─── Available records
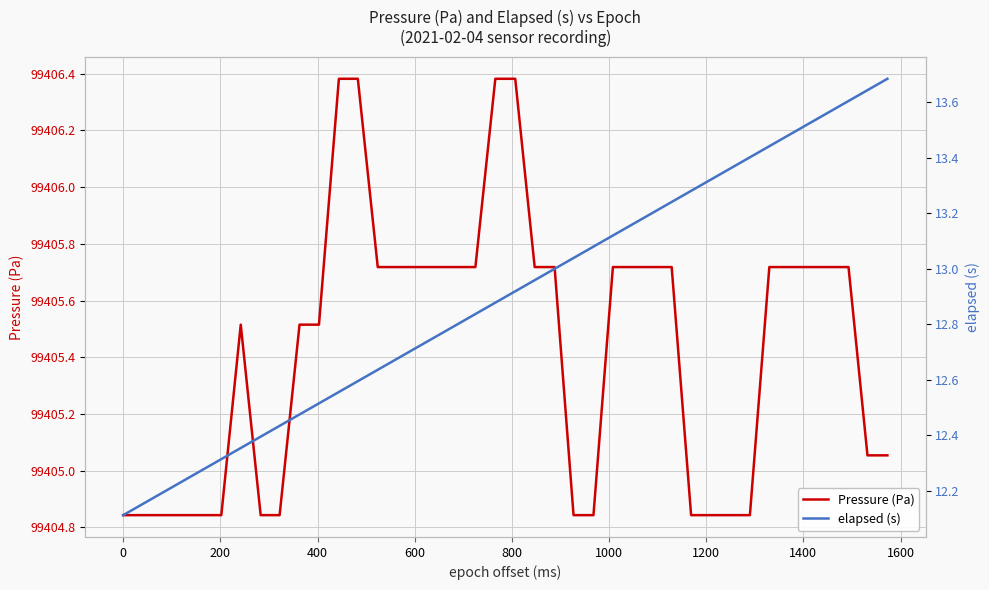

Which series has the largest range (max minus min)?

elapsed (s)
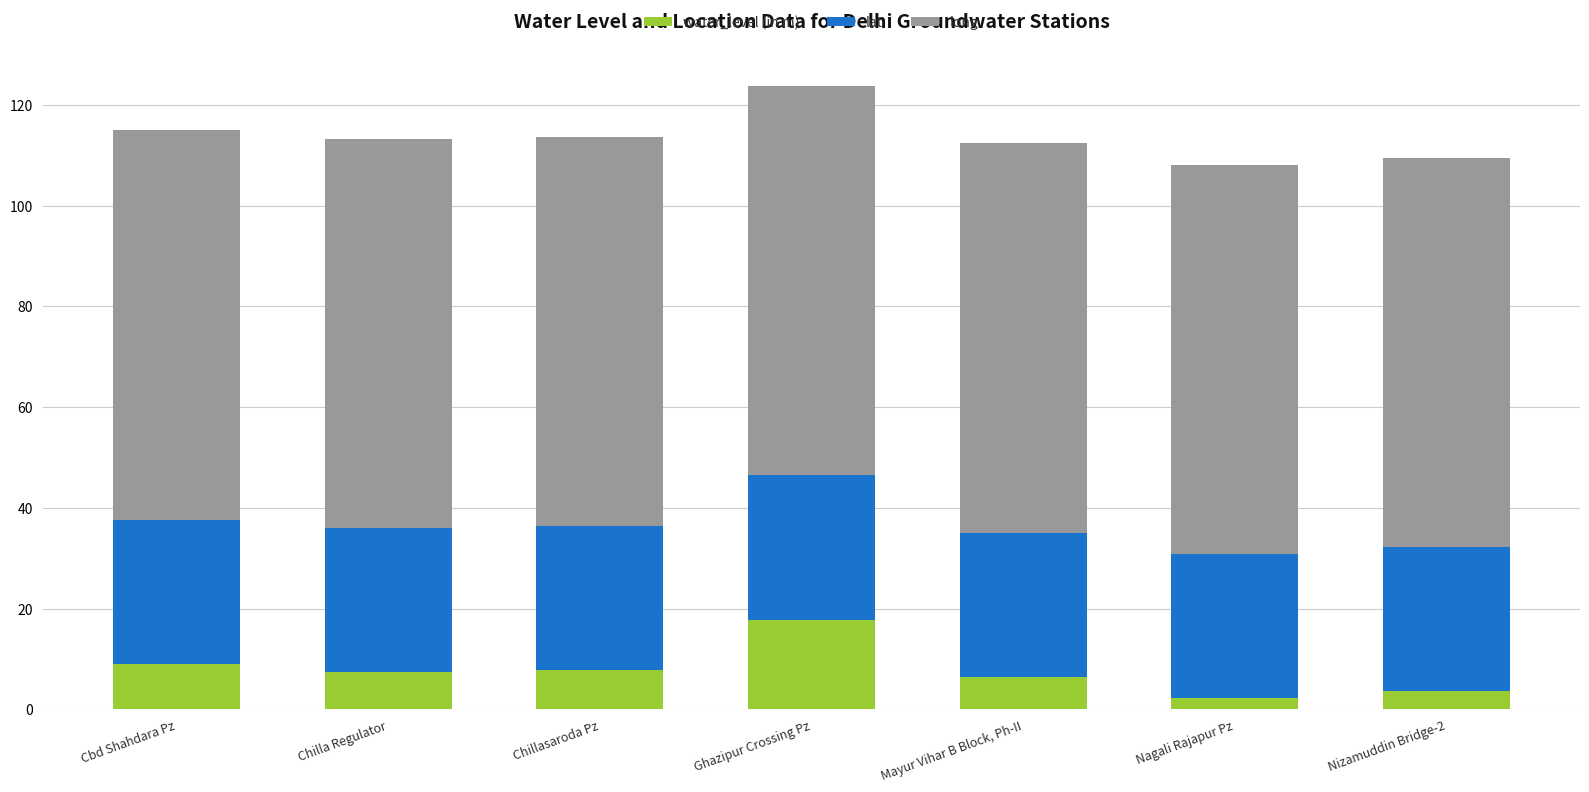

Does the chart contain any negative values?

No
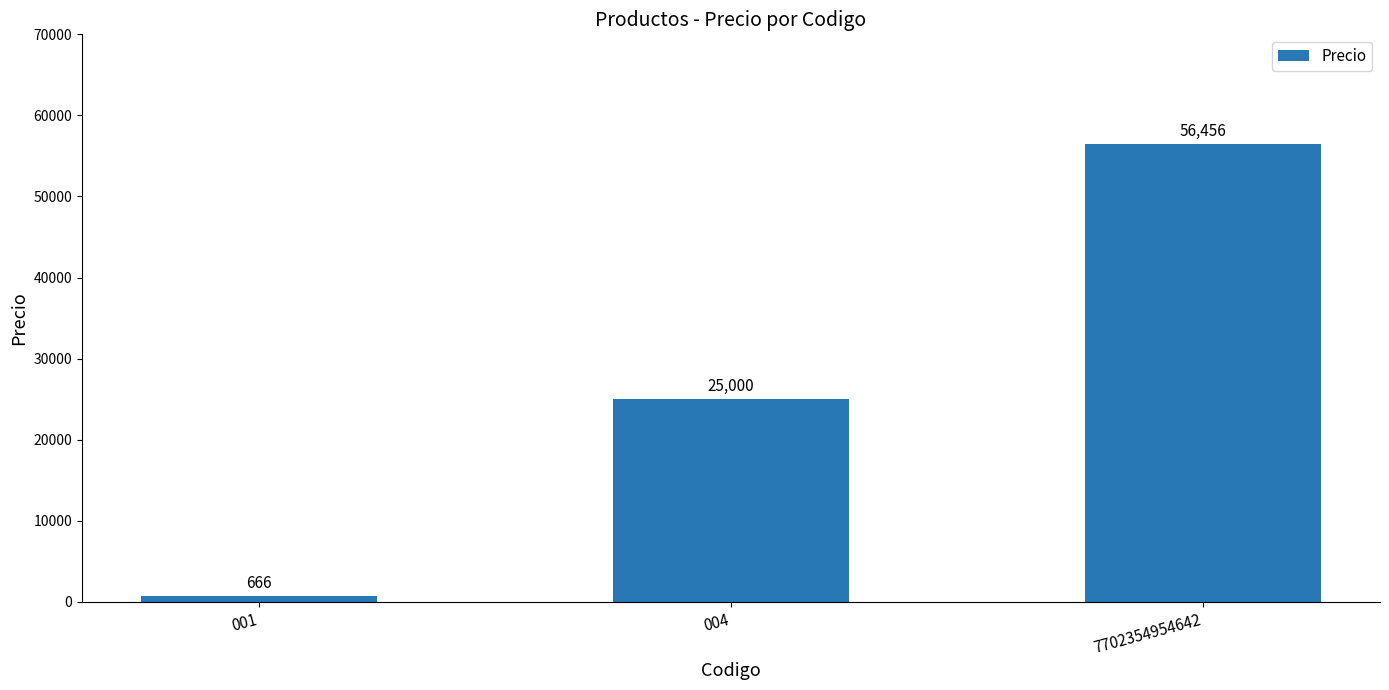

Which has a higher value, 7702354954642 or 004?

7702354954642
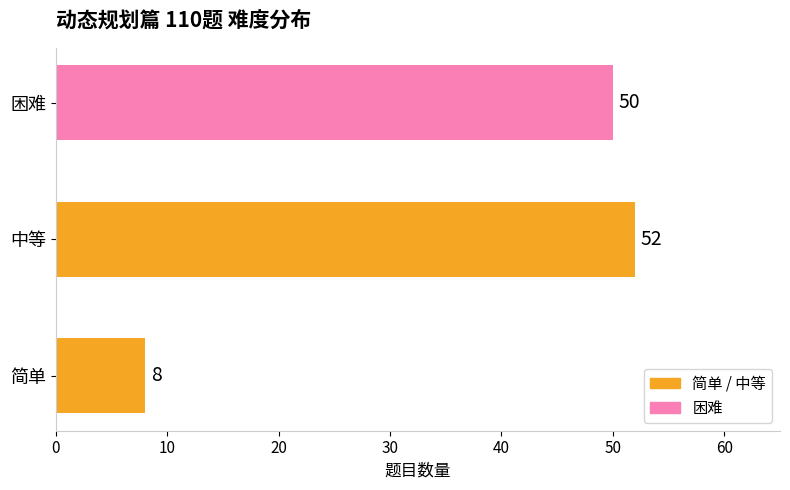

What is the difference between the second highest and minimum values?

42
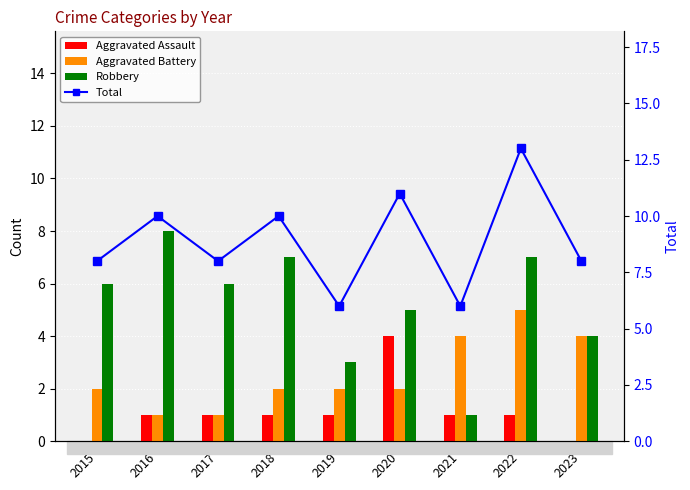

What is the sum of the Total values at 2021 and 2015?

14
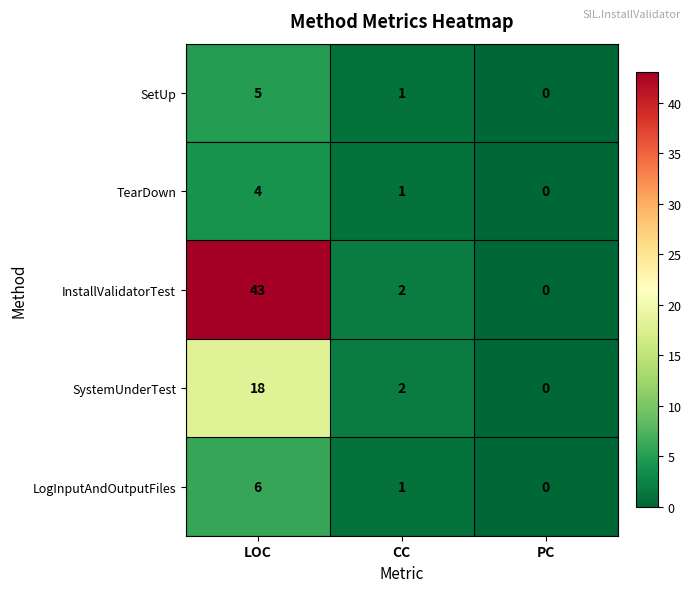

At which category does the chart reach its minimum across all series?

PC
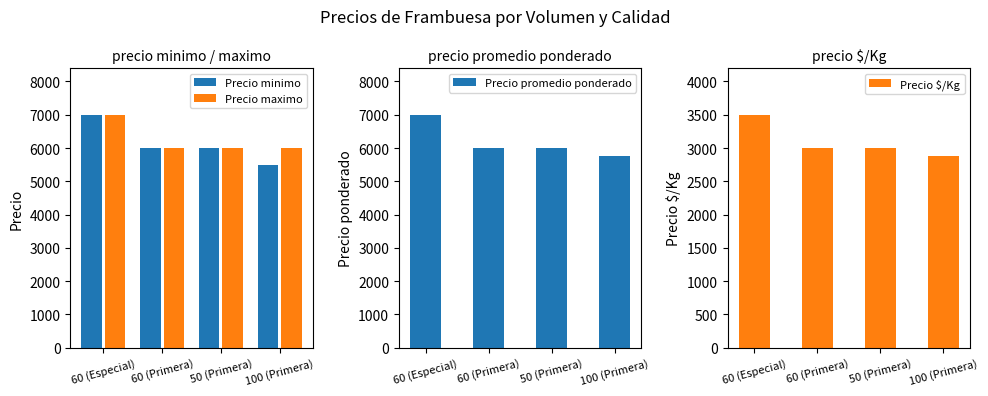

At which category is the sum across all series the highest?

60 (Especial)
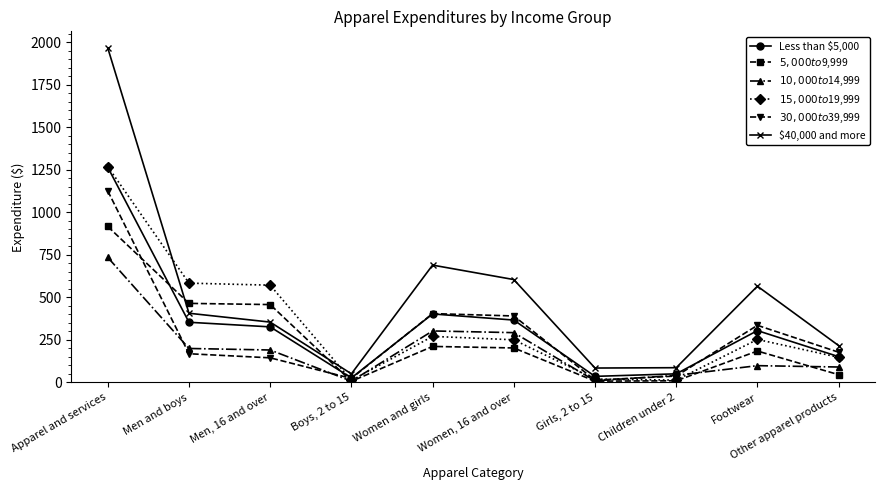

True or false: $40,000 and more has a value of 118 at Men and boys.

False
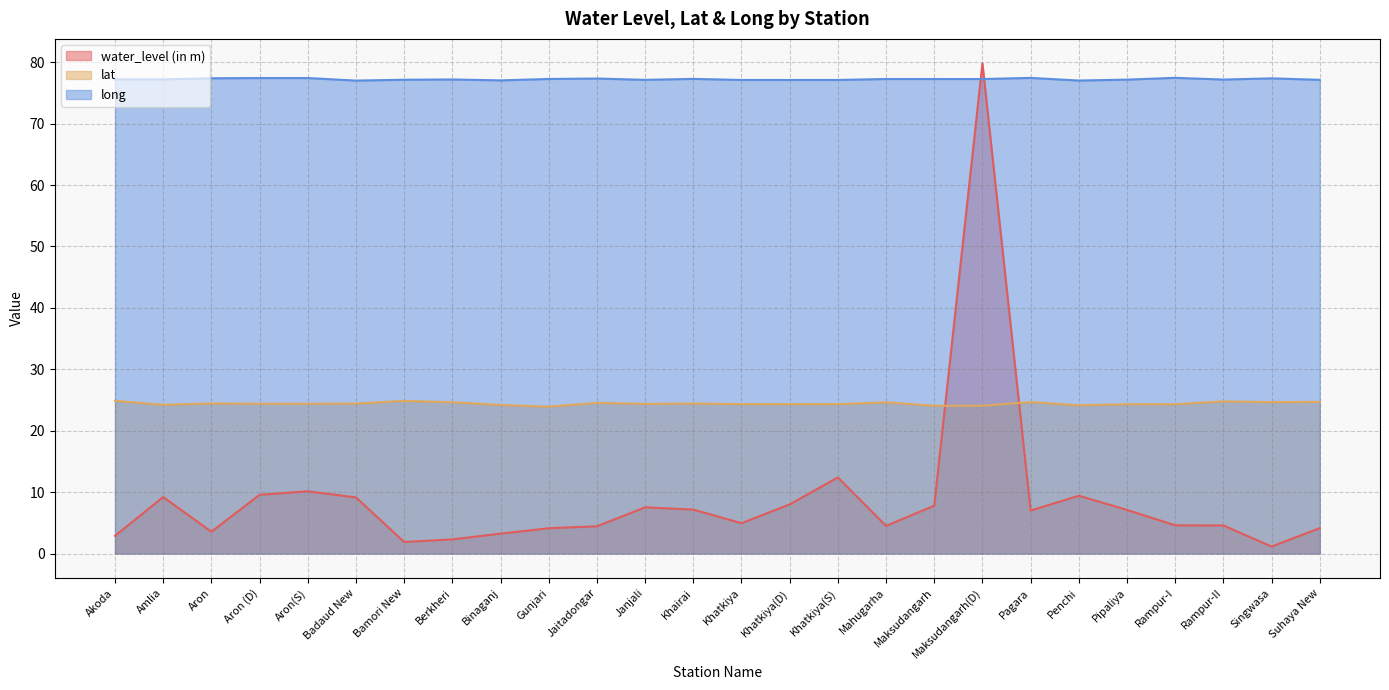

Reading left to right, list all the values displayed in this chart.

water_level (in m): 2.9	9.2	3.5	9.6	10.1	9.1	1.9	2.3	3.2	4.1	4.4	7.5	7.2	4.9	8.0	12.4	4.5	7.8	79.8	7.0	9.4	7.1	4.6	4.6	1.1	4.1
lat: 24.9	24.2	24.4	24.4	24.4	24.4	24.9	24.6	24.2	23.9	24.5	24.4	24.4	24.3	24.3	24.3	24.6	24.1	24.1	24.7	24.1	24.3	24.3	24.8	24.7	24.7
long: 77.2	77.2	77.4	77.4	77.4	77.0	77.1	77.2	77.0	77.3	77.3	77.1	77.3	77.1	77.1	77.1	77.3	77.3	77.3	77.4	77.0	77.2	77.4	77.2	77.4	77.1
──────
• Work required: Collect each line in the records above that contains the word "What", and copy those lines in the order they appear.

• Response to the task:
What is the difference between the second highest and minimum values?
What is the sum of the Total values at 2021 and 2015?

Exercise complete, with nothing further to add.